§ **ACTIVITY**
Within the data below, determine how many lines contain "chair" and supply only that figure.

*-*-*

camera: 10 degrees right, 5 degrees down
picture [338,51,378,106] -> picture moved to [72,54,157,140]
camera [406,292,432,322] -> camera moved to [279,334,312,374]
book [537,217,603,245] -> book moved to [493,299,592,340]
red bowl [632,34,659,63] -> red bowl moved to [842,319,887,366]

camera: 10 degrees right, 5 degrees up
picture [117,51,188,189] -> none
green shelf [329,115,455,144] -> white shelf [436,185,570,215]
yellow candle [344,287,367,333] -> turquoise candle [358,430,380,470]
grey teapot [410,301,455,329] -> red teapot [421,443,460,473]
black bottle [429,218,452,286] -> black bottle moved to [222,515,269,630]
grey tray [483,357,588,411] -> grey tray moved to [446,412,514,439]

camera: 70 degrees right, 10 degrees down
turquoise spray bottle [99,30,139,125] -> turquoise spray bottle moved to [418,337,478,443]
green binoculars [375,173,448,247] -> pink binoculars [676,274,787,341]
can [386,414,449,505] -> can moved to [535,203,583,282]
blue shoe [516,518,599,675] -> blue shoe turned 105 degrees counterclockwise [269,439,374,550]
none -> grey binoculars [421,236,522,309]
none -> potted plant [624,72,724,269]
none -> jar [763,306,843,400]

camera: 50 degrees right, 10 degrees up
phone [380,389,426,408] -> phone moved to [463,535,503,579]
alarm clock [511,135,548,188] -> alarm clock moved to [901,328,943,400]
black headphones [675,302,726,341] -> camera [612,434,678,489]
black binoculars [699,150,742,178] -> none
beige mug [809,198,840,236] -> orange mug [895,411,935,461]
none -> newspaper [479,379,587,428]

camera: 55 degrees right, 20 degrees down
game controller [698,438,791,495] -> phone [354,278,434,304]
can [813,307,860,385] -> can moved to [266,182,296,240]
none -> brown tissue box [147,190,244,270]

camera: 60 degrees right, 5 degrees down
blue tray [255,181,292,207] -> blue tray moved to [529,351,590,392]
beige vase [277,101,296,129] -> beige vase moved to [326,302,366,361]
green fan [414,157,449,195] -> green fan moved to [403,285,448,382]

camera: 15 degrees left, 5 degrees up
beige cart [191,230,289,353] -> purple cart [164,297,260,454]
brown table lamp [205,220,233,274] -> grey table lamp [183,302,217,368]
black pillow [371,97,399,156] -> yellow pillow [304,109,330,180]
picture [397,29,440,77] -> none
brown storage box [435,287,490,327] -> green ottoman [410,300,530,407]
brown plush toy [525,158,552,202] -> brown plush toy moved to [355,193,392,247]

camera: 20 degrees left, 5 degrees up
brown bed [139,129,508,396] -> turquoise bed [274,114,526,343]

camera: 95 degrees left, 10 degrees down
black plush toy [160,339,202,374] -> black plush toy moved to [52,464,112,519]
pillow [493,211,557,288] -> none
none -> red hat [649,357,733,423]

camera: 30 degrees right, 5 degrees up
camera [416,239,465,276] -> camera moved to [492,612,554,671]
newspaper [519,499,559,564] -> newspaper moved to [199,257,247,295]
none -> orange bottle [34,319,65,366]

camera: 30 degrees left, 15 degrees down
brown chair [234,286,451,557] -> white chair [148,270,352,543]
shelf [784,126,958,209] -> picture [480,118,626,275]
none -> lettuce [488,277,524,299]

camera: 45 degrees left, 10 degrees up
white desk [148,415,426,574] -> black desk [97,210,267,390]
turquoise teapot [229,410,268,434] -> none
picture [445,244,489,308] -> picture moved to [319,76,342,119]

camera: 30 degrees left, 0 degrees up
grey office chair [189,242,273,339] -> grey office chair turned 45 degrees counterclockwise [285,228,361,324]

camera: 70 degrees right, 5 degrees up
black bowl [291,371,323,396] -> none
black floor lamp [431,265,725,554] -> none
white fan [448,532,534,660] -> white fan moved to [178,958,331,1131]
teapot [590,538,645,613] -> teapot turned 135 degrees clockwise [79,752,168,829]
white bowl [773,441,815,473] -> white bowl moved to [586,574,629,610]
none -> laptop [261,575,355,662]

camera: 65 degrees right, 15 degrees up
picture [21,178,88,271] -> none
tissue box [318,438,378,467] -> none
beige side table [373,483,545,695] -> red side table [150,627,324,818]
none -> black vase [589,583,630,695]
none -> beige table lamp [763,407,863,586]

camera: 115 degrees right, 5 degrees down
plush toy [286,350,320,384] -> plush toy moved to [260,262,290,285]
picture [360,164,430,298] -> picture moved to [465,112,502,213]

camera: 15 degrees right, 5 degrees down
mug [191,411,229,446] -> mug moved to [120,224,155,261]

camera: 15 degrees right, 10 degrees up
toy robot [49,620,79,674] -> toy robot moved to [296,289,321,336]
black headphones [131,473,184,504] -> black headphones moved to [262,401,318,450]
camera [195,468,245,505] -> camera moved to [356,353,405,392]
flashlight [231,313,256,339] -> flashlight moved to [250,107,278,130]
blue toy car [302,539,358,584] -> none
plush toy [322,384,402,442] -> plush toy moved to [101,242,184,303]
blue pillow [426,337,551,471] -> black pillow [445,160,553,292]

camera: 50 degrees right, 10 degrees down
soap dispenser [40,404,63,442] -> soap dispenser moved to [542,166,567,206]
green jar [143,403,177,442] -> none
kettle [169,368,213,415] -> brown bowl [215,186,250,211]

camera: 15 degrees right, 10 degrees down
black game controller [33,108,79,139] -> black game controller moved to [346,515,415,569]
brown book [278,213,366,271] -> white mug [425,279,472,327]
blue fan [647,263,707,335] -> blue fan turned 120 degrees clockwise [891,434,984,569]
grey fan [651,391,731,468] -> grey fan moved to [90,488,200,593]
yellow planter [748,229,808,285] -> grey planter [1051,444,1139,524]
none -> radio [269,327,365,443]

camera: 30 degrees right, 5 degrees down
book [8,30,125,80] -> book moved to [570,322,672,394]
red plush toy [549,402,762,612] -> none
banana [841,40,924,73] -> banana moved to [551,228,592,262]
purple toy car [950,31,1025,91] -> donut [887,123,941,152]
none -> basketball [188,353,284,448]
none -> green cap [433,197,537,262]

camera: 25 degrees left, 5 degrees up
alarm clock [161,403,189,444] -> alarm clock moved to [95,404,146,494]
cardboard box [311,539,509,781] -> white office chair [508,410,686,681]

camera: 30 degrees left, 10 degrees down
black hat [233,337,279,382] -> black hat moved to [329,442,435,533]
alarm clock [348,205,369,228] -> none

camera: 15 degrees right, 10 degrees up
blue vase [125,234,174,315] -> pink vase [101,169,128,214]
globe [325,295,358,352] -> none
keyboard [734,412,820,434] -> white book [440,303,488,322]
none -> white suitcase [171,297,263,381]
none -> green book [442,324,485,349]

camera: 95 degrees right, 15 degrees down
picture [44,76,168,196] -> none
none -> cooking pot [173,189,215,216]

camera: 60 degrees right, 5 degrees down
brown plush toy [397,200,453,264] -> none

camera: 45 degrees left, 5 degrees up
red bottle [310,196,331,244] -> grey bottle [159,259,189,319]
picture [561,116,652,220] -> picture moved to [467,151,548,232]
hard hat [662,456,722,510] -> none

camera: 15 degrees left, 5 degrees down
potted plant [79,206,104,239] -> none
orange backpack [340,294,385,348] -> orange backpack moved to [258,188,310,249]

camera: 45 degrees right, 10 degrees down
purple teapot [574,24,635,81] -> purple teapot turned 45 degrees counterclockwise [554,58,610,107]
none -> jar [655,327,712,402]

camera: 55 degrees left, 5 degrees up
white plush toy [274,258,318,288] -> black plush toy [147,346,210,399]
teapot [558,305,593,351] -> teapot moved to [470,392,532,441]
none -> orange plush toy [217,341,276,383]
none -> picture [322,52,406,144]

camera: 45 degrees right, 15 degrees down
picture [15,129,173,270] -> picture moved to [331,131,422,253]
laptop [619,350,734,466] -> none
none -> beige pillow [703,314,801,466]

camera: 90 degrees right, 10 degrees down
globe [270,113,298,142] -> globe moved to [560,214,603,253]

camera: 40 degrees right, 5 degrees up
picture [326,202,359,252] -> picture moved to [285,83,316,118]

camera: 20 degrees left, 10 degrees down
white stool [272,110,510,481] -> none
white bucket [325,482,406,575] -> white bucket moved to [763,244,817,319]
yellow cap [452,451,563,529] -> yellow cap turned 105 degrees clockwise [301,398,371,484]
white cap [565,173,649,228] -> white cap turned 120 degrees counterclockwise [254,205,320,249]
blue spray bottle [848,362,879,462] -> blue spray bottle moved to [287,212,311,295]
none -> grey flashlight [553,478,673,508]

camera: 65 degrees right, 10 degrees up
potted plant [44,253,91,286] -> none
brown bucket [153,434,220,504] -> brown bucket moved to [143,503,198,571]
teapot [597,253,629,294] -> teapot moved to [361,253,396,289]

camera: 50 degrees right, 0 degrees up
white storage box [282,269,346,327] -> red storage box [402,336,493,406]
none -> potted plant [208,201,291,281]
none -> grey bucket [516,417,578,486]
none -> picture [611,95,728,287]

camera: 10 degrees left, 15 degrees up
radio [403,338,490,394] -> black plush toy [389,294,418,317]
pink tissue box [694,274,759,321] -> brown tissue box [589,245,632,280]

*-*-*

§ **SOLUTION TO THIS PROBLEM**
3